New Delhi, Oct. 7: Apollo Tyres’ $2.5-billion deal to acquire US company Cooper Tire has hit another road block. Apollo’s demand for a lower deal value, because of problems related to Cooper’s China operations and concessions to workers’ union, has been rejected by the US company.
According to a complaint filed by Cooper in a US court, Apollo wanted a price renegotiation “far greater than the $2.50 reduction it had earlier proposed, and at one point referencing ‘$8 or $9’ per share”.
According to the original deal announced in June this year, Apollo had agreed to buy Cooper at $35 per share in an all-cash transaction.

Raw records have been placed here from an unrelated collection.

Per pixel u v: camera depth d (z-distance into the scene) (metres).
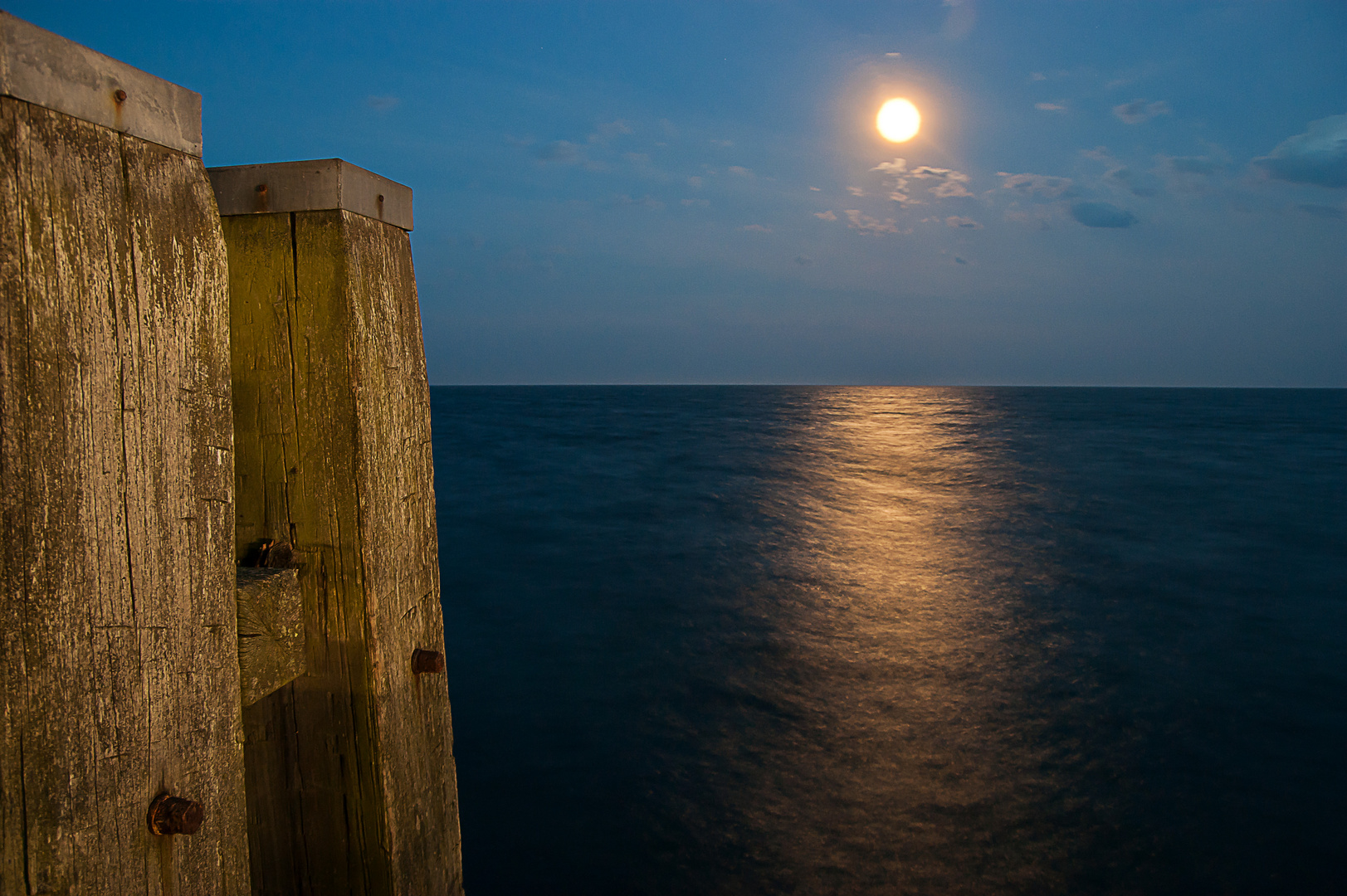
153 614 1.05
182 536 1.10
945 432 37.31
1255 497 17.55
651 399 87.69
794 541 12.59
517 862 4.36
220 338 1.16
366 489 1.49
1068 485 19.31
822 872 4.30
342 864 1.54
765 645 7.65
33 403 0.89
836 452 27.39
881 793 5.04
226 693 1.19
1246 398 101.00
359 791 1.52
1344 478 20.72
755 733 5.81
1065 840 4.60
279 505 1.49
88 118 0.95
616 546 12.09
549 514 14.77
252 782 1.54
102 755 0.98
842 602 9.15
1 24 0.84
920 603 9.16
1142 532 13.59
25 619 0.89
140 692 1.04
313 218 1.46
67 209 0.92
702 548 12.04
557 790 5.05
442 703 1.78
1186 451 27.88
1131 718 6.13
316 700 1.50
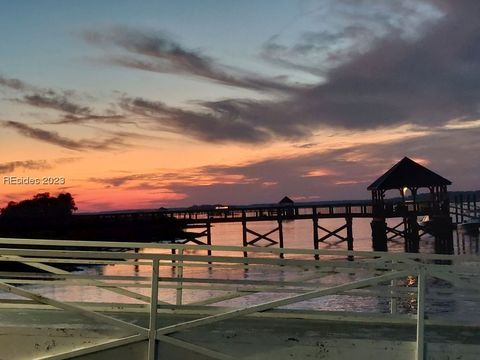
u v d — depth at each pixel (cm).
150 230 5244
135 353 585
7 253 583
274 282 637
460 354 564
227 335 591
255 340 589
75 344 592
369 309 1767
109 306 705
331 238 7412
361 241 6500
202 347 586
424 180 4959
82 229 4806
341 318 658
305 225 13725
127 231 5062
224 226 14512
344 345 580
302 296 571
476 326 614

The Indian firm accused Cooper of misrepresenting facts about its Chinese operations and also of unwillingness to give financial concessions to worker's union, United Steelworkers (USW), but the US firm asserted that the risks were part of their deal.
In a statement, Apollo said the company and its financing banks, Morgan Stanley, Deutsche Bank, Goldman Sachs and Standard Chartered Bank, were justified under their merger agreement to ask Cooper to provide updated financial statements and guidance “in light of the significant and unanticipated costs that go well beyond those Apollo is obligated to bear under the merger agreement.
“Cooper has acknowledged to Apollo that some price reduction is warranted. The issue now is by how much.”
It added: “While Apollo continues to be supportive of Cooper's efforts to establish control over its subsidiary’s operations and to assert Cooper's rights against its JV partner, Apollo cannot be responsible for Cooper's failures to do so.”
When contacted, Cooper Tire & Rubber Company vice-president, communications & public affairs, Anne Roman said: “The situations with the USW and the joint venture partner and union in China are a direct result of the merger agreement, and are risks Apollo assumed under the merger agreement.”
On the price reduction, she said: “Cooper is acting in the best interests of our shareholders, who overwhelmingly approved the pending merger with Apollo for $35 per share. Cooper has not agreed that a reduction in share price is warranted.”